4. For these Cherubim signify this also, since they look at each other. Nor is this free from mystery, that they look toward each, their faces being turned toward the propitiatory [Exod. 25:20], that there may be verified what the Lord said in John, "Now this is the eternal life: That they may know thee, the only true God, and Jesus Christ, Whom thou hast sent" [John 17:3]. For we should wonder not only at the essential and personal traits of God in themselves, but also in comparison with the superwonderful union of God and man in the unity of Christ's person.
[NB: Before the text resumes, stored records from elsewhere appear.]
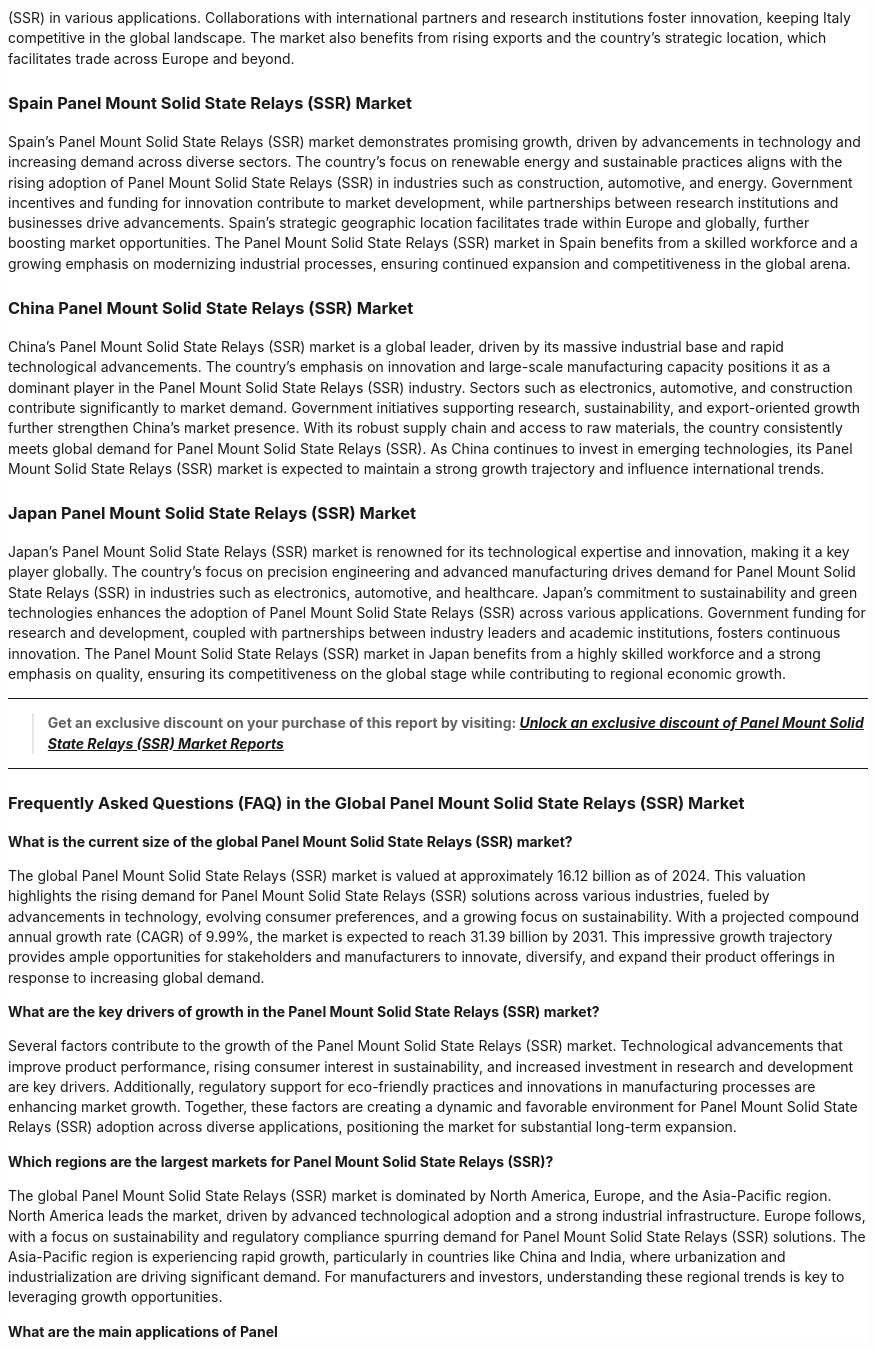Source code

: (SSR) in various applications. Collaborations with international partners and research institutions foster innovation, keeping Italy competitive in the global landscape. The market also benefits from rising exports and the country&rsquo;s strategic location, which facilitates trade across Europe and beyond.</p><h3>Spain Panel Mount Solid State Relays (SSR) Market</h3><p>Spain&rsquo;s Panel Mount Solid State Relays (SSR) market demonstrates promising growth, driven by advancements in technology and increasing demand across diverse sectors. The country&rsquo;s focus on renewable energy and sustainable practices aligns with the rising adoption of Panel Mount Solid State Relays (SSR) in industries such as construction, automotive, and energy. Government incentives and funding for innovation contribute to market development, while partnerships between research institutions and businesses drive advancements. Spain&rsquo;s strategic geographic location facilitates trade within Europe and globally, further boosting market opportunities. The Panel Mount Solid State Relays (SSR) market in Spain benefits from a skilled workforce and a growing emphasis on modernizing industrial processes, ensuring continued expansion and competitiveness in the global arena.</p><h3>China Panel Mount Solid State Relays (SSR) Market</h3><p>China&rsquo;s Panel Mount Solid State Relays (SSR) market is a global leader, driven by its massive industrial base and rapid technological advancements. The country&rsquo;s emphasis on innovation and large-scale manufacturing capacity positions it as a dominant player in the Panel Mount Solid State Relays (SSR) industry. Sectors such as electronics, automotive, and construction contribute significantly to market demand. Government initiatives supporting research, sustainability, and export-oriented growth further strengthen China&rsquo;s market presence. With its robust supply chain and access to raw materials, the country consistently meets global demand for Panel Mount Solid State Relays (SSR). As China continues to invest in emerging technologies, its Panel Mount Solid State Relays (SSR) market is expected to maintain a strong growth trajectory and influence international trends.</p><h3>Japan Panel Mount Solid State Relays (SSR) Market</h3><p>Japan&rsquo;s Panel Mount Solid State Relays (SSR) market is renowned for its technological expertise and innovation, making it a key player globally. The country&rsquo;s focus on precision engineering and advanced manufacturing drives demand for Panel Mount Solid State Relays (SSR) in industries such as electronics, automotive, and healthcare. Japan&rsquo;s commitment to sustainability and green technologies enhances the adoption of Panel Mount Solid State Relays (SSR) across various applications. Government funding for research and development, coupled with partnerships between industry leaders and academic institutions, fosters continuous innovation. The Panel Mount Solid State Relays (SSR) market in Japan benefits from a highly skilled workforce and a strong emphasis on quality, ensuring its competitiveness on the global stage while contributing to regional economic growth.</p><hr /><blockquote><p><strong>Get an exclusive discount on your purchase of this report by visiting: <em><a href="://marketresearchpulse.com/ask-for-discount/20000?utm_source=Github&amp;utm_medium=023">Unlock an exclusive discount of Panel Mount Solid State Relays (SSR) Market Reports</a></em>&nbsp;</strong></p></blockquote><hr /><h3>Frequently Asked Questions (FAQ) in the Global Panel Mount Solid State Relays (SSR) Market</h3><p><strong>What is the current size of the global Panel Mount Solid State Relays (SSR) market?</strong></p><p>The global Panel Mount Solid State Relays (SSR) market is valued at approximately 16.12 billion as of 2024. This valuation highlights the rising demand for Panel Mount Solid State Relays (SSR) solutions across various industries, fueled by advancements in technology, evolving consumer preferences, and a growing focus on sustainability. With a projected compound annual growth rate (CAGR) of 9.99%, the market is expected to reach 31.39 billion by 2031. This impressive growth trajectory provides ample opportunities for stakeholders and manufacturers to innovate, diversify, and expand their product offerings in response to increasing global demand.</p><p><strong>What are the key drivers of growth in the Panel Mount Solid State Relays (SSR) market?</strong></p><p>Several factors contribute to the growth of the Panel Mount Solid State Relays (SSR) market. Technological advancements that improve product performance, rising consumer interest in sustainability, and increased investment in research and development are key drivers. Additionally, regulatory support for eco-friendly practices and innovations in manufacturing processes are enhancing market growth. Together, these factors are creating a dynamic and favorable environment for Panel Mount Solid State Relays (SSR) adoption across diverse applications, positioning the market for substantial long-term expansion.</p><p><strong>Which regions are the largest markets for Panel Mount Solid State Relays (SSR)?</strong></p><p>The global Panel Mount Solid State Relays (SSR) market is dominated by North America, Europe, and the Asia-Pacific region. North America leads the market, driven by advanced technological adoption and a strong industrial infrastructure. Europe follows, with a focus on sustainability and regulatory compliance spurring demand for Panel Mount Solid State Relays (SSR) solutions. The Asia-Pacific region is experiencing rapid growth, particularly in countries like China and India, where urbanization and industrialization are driving significant demand. For manufacturers and investors, understanding these regional trends is key to leveraging growth opportunities.</p><p><strong>What are the main applications of Panel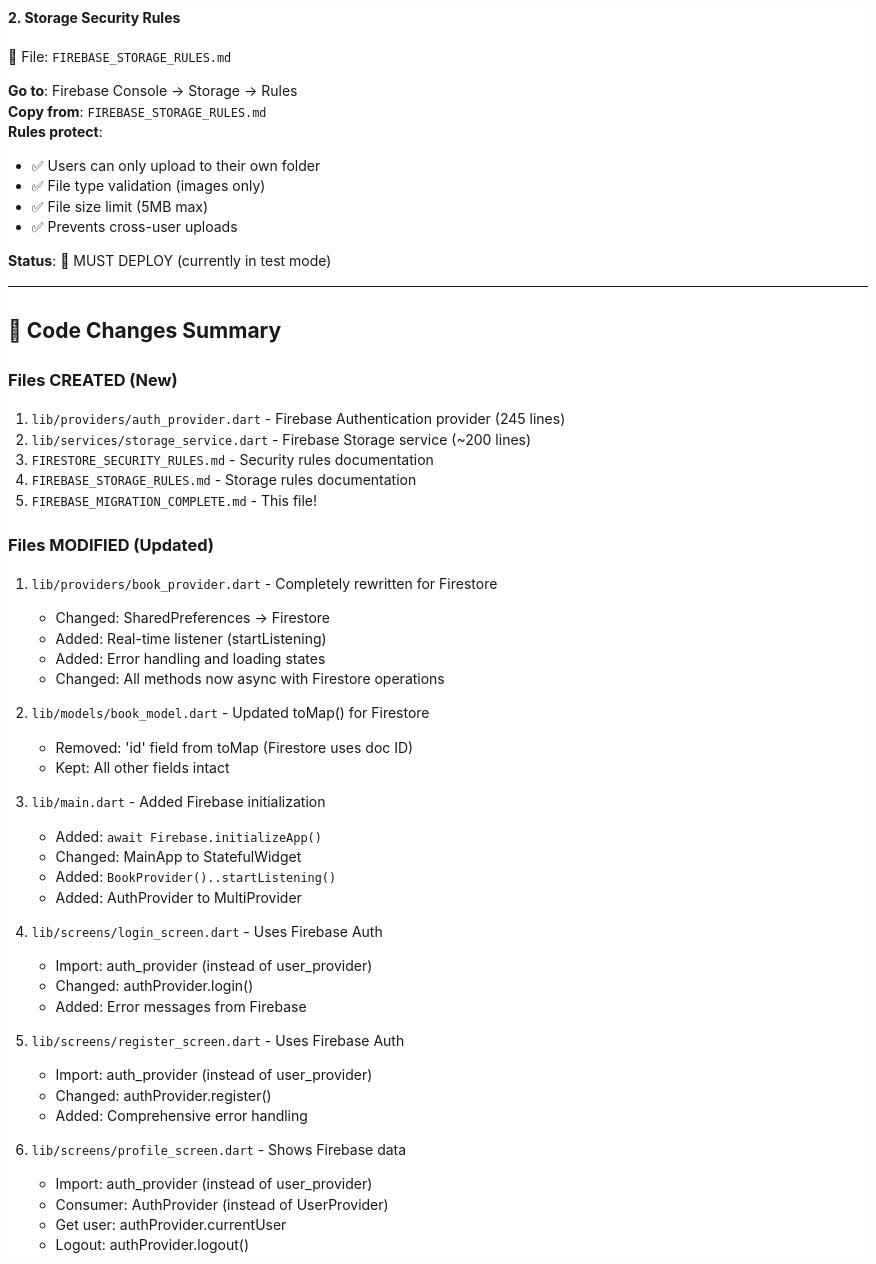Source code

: #### 2. Storage Security Rules
📁 File: `FIREBASE_STORAGE_RULES.md`

**Go to**: Firebase Console → Storage → Rules  
**Copy from**: `FIREBASE_STORAGE_RULES.md`  
**Rules protect**:
- ✅ Users can only upload to their own folder
- ✅ File type validation (images only)
- ✅ File size limit (5MB max)
- ✅ Prevents cross-user uploads

**Status**: 🔴 MUST DEPLOY (currently in test mode)

---

## 📝 Code Changes Summary

### Files CREATED (New)
1. `lib/providers/auth_provider.dart` - Firebase Authentication provider (245 lines)
2. `lib/services/storage_service.dart` - Firebase Storage service (~200 lines)
3. `FIRESTORE_SECURITY_RULES.md` - Security rules documentation
4. `FIREBASE_STORAGE_RULES.md` - Storage rules documentation
5. `FIREBASE_MIGRATION_COMPLETE.md` - This file!

### Files MODIFIED (Updated)
1. `lib/providers/book_provider.dart` - Completely rewritten for Firestore
   - Changed: SharedPreferences → Firestore
   - Added: Real-time listener (startListening)
   - Added: Error handling and loading states
   - Changed: All methods now async with Firestore operations

2. `lib/models/book_model.dart` - Updated toMap() for Firestore
   - Removed: 'id' field from toMap (Firestore uses doc ID)
   - Kept: All other fields intact

3. `lib/main.dart` - Added Firebase initialization
   - Added: `await Firebase.initializeApp()`
   - Changed: MainApp to StatefulWidget
   - Added: `BookProvider()..startListening()`
   - Added: AuthProvider to MultiProvider

4. `lib/screens/login_screen.dart` - Uses Firebase Auth
   - Import: auth_provider (instead of user_provider)
   - Changed: authProvider.login()
   - Added: Error messages from Firebase

5. `lib/screens/register_screen.dart` - Uses Firebase Auth
   - Import: auth_provider (instead of user_provider)
   - Changed: authProvider.register()
   - Added: Comprehensive error handling

6. `lib/screens/profile_screen.dart` - Shows Firebase data
   - Import: auth_provider (instead of user_provider)
   - Consumer: AuthProvider (instead of UserProvider)
   - Get user: authProvider.currentUser
   - Logout: authProvider.logout()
5. For if you are the Cherub when you contemplate the essentials of God and you wonder because the divine Being is at once primary and last Being, eternal and most present most simple and greatest or unlimited, all everywhere and yet never bounded, most actual and never moved, most perfect and having nothing superfluous or lacking, and yet immense and infinite without bounds, one to the highest degree and yet all-inclusive as having all things in itself, as total power, total truth, total goodness, look to the propitiatory and wonder that in it the primal principle is joined to the last term, God joined with man formed on the sixth day, the eternal joined with temporal man, born in the fullness of time of a Virgin--the most simple joined with the most composite, the most actual with the most passive and mortal, the most perfect and immense with the little, the most highly unified and all-inclusive with the composite individual distinct from all else, namely, Jesus Christ

6. If, however, you are the other Cherub when you contemplate the properties of the Persons, you will also wonder that communicability exists with individuality, consubstantiality with plurality, configurability with personality, co-equality with order, co-eternity with production, co- intimacy with mission, for the Son was sent by the Father, and the Holy Spirit by both, Who nevertheless is always with Them and never withdraws from Them. Look to the propitiatory and wonder because in Christ is a personal union with a trinity of substances and a duality of natures, an absolute agreement with a plurality of wills, a common speech between God and man with plurality of properties, an equal worship with plurality of ranks, an equal exaltation above all things with plurality of dignities, a condominium with plurality of powers

7. In this consideration is the perfection of the mind's illumination, when, as if on the sixth day, it sees man made in the image of God. If then the image is an express likeness when our mind contemplates in Christ the Son of God, Who is the natural image of the invisible God, our humanity now wonderfully exalted, now ineffably united, by seeing at once in one Being the first and the last, the highest and the lowest, the circumference and the center, the alpha and the omega, the caused and the cause, the creator and the creature, the book written within and without, it [the mind] arrives at a perfect being in order that it may arrive with God at the perfection of His illuminations on the sixth level, as if on the sixth day; nor does anything more remain save the day of rest, on which, by the elevation of the mind, its insight rests from all work which He had done.